Diligence raisonnable à l'égard du Client

La diligence raisonnable à l'égard du Client (CDD) est le processus par lequel l'identité d'un Client est vérifiée. La CDD comprend également le processus visant à déterminer si cette personne agit pour le compte d'une autre personne, l'objet et la nature envisagée de la relation d'affaires, l'origine du patrimoine et des fonds ainsi que la surveillance continue des activités du Client. La notion de CDD ne concerne pas uniquement les Clients, mais s'étend à toutes les personnes avec lesquelles la Société a établi une relation d'affaires, y compris les employés, ce qui est traité plus loin dans les présentes procédures.

Le Responsable de la conformité est chargé du processus de CDD et est tenu d'exercer cette diligence raisonnable conformément aux présentes exigences.

Lors de l'intégration du Client, tous les noms des Clients (y compris les noms des actionnaires, des UBO, des dirigeants, des sociétés et des agents) doivent être immédiatement vérifiés au moyen d'un filtrage des sanctions, des médias défavorables et des PEP. Le Responsable de la conformité examine toute alerte ou notification reçue et la compare aux données du Client afin de déterminer si la notification correspond à une concordance positive. Les preuves relatives à l'examen susmentionné effectué par le Responsable de la conformité sont classées dans le dossier du Client concerné.

Le Responsable de la conformité déposera toute STR et/ou effectuera toute déclaration directement auprès du FINTRAC si nécessaire.

Processus d'identification et de vérification

L'identification est le processus consistant à obtenir les données personnelles et autres informations pertinentes concernant le Client. Les informations obtenues sur les personnes physiques (particuliers) et les personnes morales (comme dans le cas des sociétés, sociétés de personnes, etc.) varient en conséquence.

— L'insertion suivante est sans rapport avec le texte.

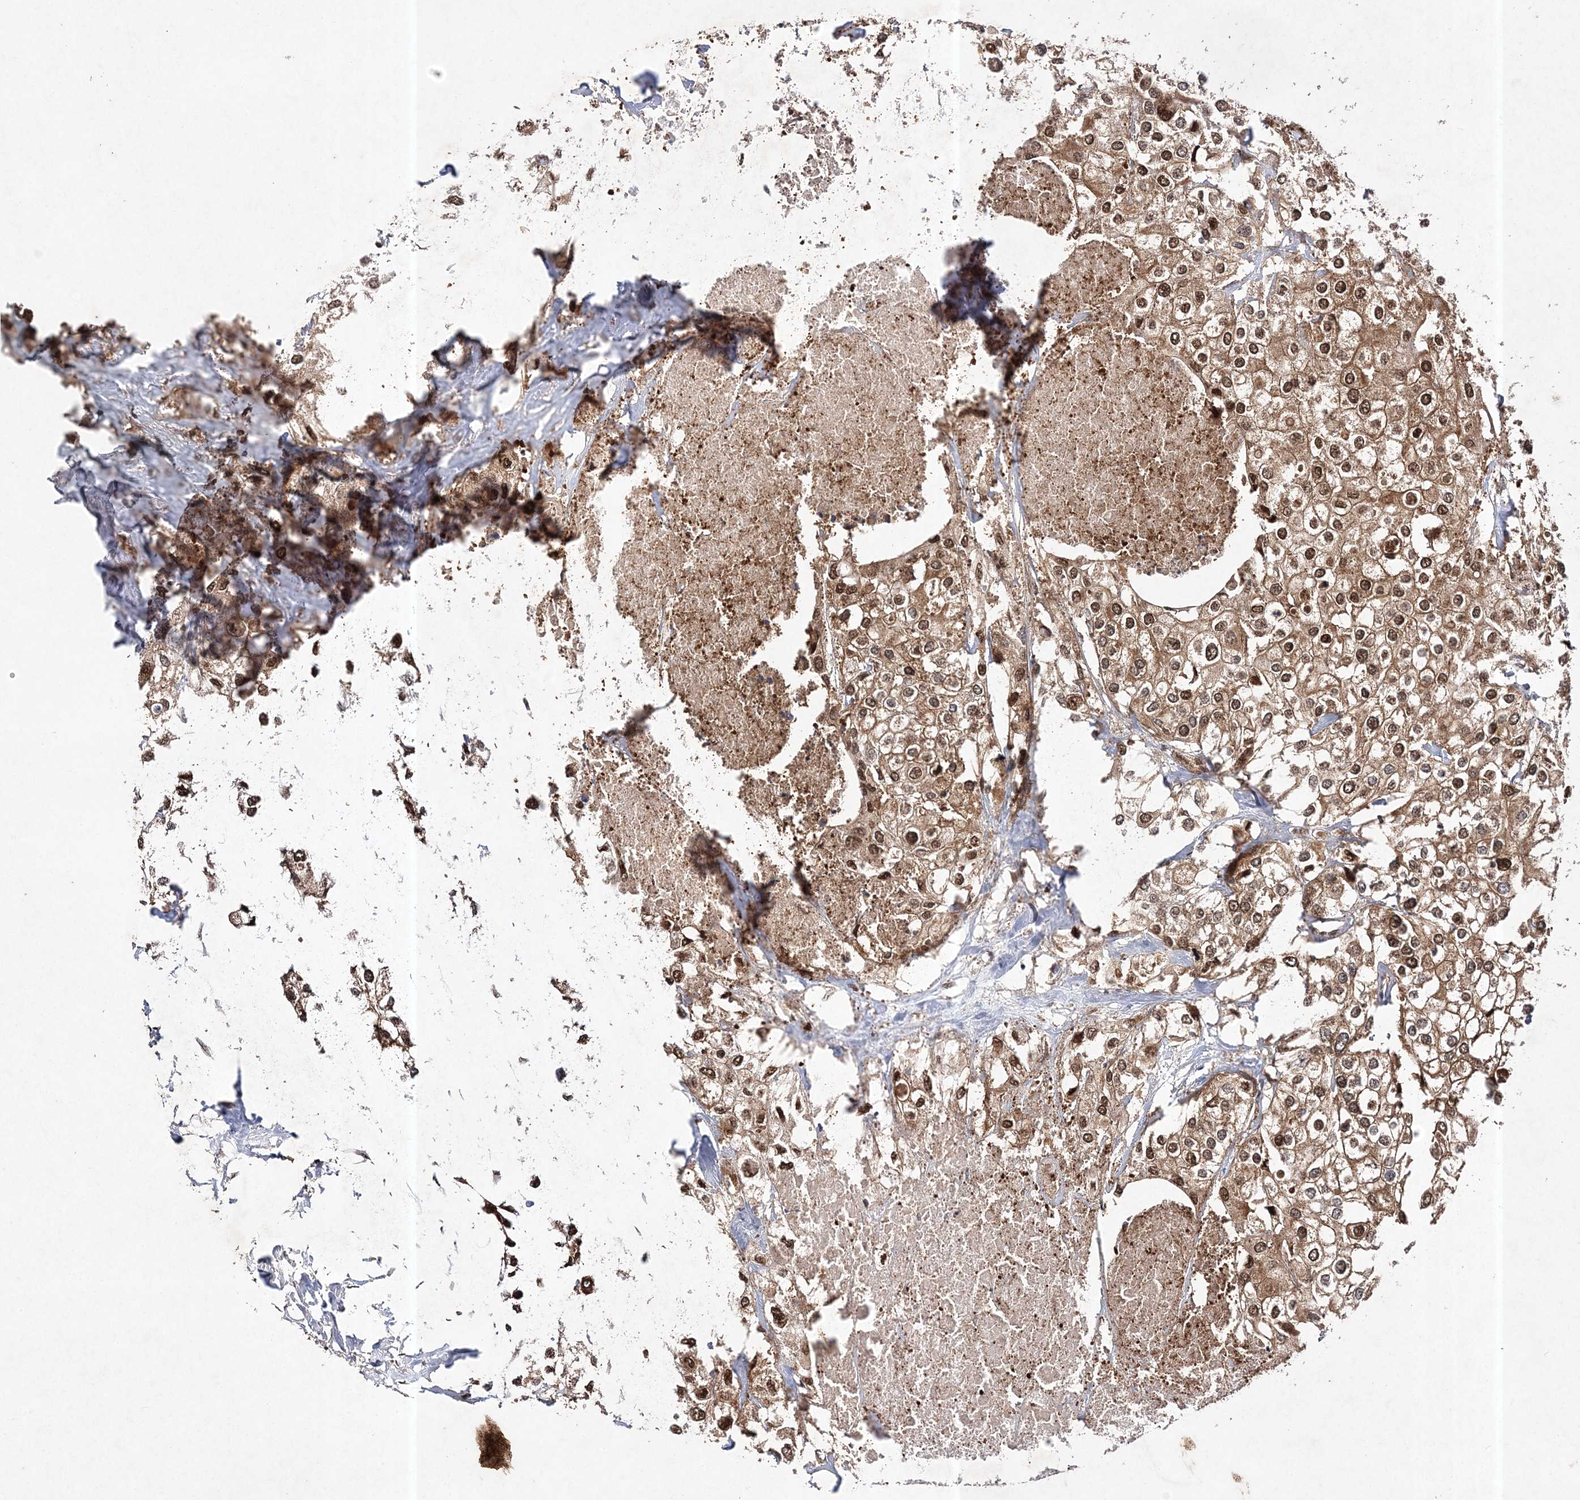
{"staining": {"intensity": "moderate", "quantity": ">75%", "location": "cytoplasmic/membranous,nuclear"}, "tissue": "urothelial cancer", "cell_type": "Tumor cells", "image_type": "cancer", "snomed": [{"axis": "morphology", "description": "Urothelial carcinoma, High grade"}, {"axis": "topography", "description": "Urinary bladder"}], "caption": "Tumor cells show moderate cytoplasmic/membranous and nuclear staining in about >75% of cells in urothelial cancer.", "gene": "NIF3L1", "patient": {"sex": "male", "age": 64}}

La vérification s'effectue par référence aux documents, données ou informations obtenus auprès du demandeur d'affaires. Afin que la vérification soit réalisée conformément à la législation applicable, les documents obtenus auprès des Clients doivent répondre aux critères suivants :

  • ils doivent être fiables ; et
  • être émis par une source indépendante telle qu'une autorité, un ministère ou un organisme gouvernemental, une entreprise de services publics réglementée telle que les compagnies de téléphonie, les fournisseurs d'eau et d'électricité, ou une personne assujettie exerçant une activité financière pertinente au Canada ou dans une juridiction équivalente.
  • Le document d'identité utilisé pour établir l'identité doit être authentique, valide et en cours de validité.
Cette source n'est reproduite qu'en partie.